PROBLEM STATEMENT -> Repeat the lines below exactly as written, please, from the line with "293 0 882.1" to the line with "151 158 201.8", both lines included, and no others.

Records drawn from a dataset
== Segment start ==

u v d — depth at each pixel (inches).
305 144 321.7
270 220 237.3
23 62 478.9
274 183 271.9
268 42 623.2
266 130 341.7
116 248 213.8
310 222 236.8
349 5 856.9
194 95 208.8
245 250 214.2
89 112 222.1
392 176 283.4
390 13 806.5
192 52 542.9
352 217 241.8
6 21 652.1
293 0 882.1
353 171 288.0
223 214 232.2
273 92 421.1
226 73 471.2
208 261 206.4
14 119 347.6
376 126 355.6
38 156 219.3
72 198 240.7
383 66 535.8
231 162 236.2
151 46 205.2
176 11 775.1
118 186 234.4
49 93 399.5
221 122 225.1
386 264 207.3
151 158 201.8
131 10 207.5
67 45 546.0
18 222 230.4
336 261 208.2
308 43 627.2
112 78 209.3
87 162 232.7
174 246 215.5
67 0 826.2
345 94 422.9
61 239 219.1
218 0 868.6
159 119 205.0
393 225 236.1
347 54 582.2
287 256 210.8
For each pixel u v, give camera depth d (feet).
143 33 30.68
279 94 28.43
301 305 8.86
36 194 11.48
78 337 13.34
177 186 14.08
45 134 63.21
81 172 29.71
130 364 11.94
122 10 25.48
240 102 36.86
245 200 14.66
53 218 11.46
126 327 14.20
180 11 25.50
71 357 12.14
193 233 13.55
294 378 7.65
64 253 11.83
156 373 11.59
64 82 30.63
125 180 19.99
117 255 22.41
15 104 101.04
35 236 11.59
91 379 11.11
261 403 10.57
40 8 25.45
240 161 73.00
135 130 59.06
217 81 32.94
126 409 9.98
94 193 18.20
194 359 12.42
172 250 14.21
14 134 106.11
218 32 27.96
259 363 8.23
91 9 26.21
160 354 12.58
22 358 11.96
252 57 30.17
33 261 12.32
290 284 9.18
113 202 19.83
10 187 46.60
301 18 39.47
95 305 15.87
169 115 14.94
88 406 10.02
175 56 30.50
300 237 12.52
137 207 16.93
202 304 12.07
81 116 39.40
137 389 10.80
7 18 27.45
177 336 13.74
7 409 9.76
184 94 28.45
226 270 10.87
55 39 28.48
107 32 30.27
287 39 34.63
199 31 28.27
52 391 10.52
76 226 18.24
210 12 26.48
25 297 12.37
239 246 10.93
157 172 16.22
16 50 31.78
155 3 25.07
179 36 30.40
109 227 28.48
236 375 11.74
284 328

== Segment end ==

WRITTEN RESPONSE ->
293 0 882.1
353 171 288.0
223 214 232.2
273 92 421.1
226 73 471.2
208 261 206.4
14 119 347.6
376 126 355.6
38 156 219.3
72 198 240.7
383 66 535.8
231 162 236.2
151 46 205.2
176 11 775.1
118 186 234.4
49 93 399.5
221 122 225.1
386 264 207.3
151 158 201.8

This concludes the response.